Aunt Hermia fell silent, her complexion ashen. I knew she was thinking of the ring and what had become of it, but Plum shook his head. “So he decided to keep the whole thing a bloody great secret and tell no one.”

“Language, Plum,” said Aunt Hermia automatically.

“But he had told someone. He took one person into his confidence and swore him to secrecy,” I corrected, levelling my gaze at Brisbane. “Isn’t that right, my dearest?”

He stirred, looking up from the fire to meet my eyes. “It is.”

Plum goggled at him. “You knew Father meant to do this and told no one?”

“It was not mine to tell. He asked for my word I would keep silent.”

“I think you might have broken it upon this occasion,” Plum returned hotly.

“Then I think you know me not at all,” Brisbane countered, his tone deceptively bland. He would put up with Plum’s barbs only so long before he took the quarrel further, and that was not an eventuality I cared to see.

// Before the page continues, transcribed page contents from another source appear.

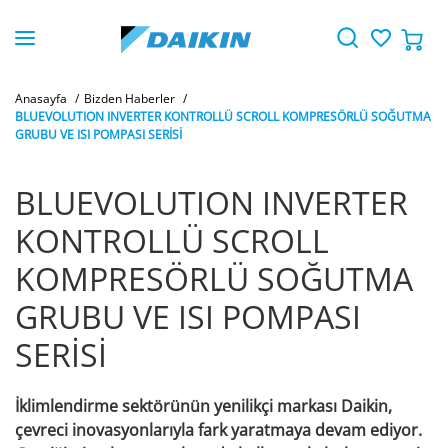
Anasayfa
Bizden Haberler
BLUEVOLUTION INVERTER KONTROLLÜ SCROLL KOMPRESÖRLÜ SOĞUTMA
GRUBU VE ISI POMPASI SERİSİ
BLUEVOLUTION INVERTER
KONTROLLÜ SCROLL
KOMPRESÖRLÜ SOĞUTMA
GRUBU VE ISI POMPASI
SERİSİ
İklimlendirme sektörünün yenilikçi markası Daikin,
çevreci inovasyonlarıyla fark yaratmaya devam ediyor.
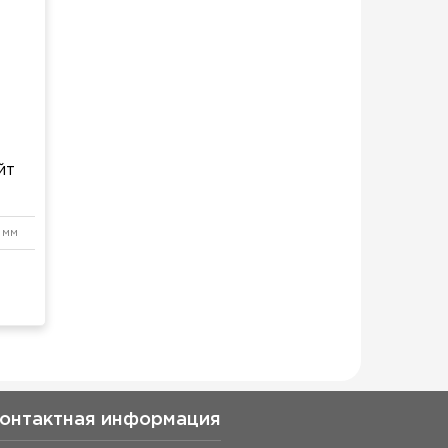
йт
 мм
онтактная информация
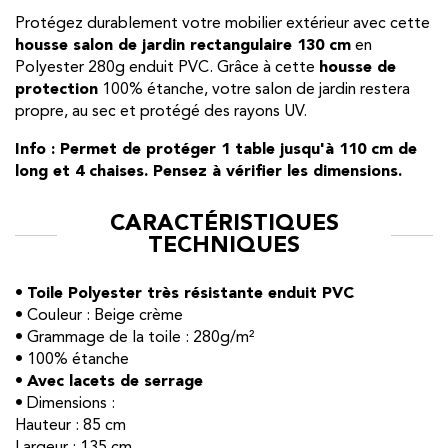
Protégez durablement votre mobilier extérieur avec cette
housse salon de jardin rectangulaire 130 cm
en
Polyester 280g enduit PVC. Grâce à cette
housse de
protection
100% étanche, votre salon de jardin restera
propre, au sec et protégé des rayons UV.
Info : Permet de protéger 1 table jusqu'à 110 cm de
long et 4 chaises. Pensez à vérifier les dimensions.
CARACTÉRISTIQUES
TECHNIQUES
•
Toile Polyester très résistante enduit PVC
• Couleur : Beige crème
• Grammage de la toile : 280g/m²
• 100% étanche
•
Avec lacets de serrage
• Dimensions :
Hauteur : 85 cm
Largeur : 135 cm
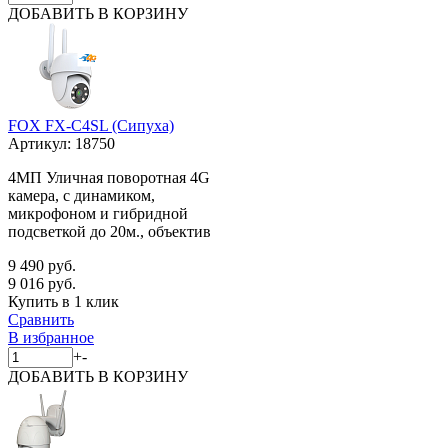
ДОБАВИТЬ
В КОРЗИНУ
FOX FX-C4SL (Сипуха)
Артикул:
18750
4МП Уличная поворотная 4G
камера, с динамиком,
микрофоном и гибридной
подсветкой до 20м., объектив
9 490 руб.
9 016 руб.
Купить в 1 клик
Сравнить
В избранное
+
-
ДОБАВИТЬ
В КОРЗИНУ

“Calm yourself, Plum. If I am not upset, you have no call to be.” I turned to Brisbane. “I understand why you did not tell me. You are a man of your word. And you know precisely when it is necessary to break it. This was not that time.”

The look he gave me was mingled gratitude and promise of a significant dose of his attentions later. I shivered a little as Portia entered.

“If that child doesn’t cut those teeth soon, I may go deaf. Sorry I am late, everyone. What did I miss?”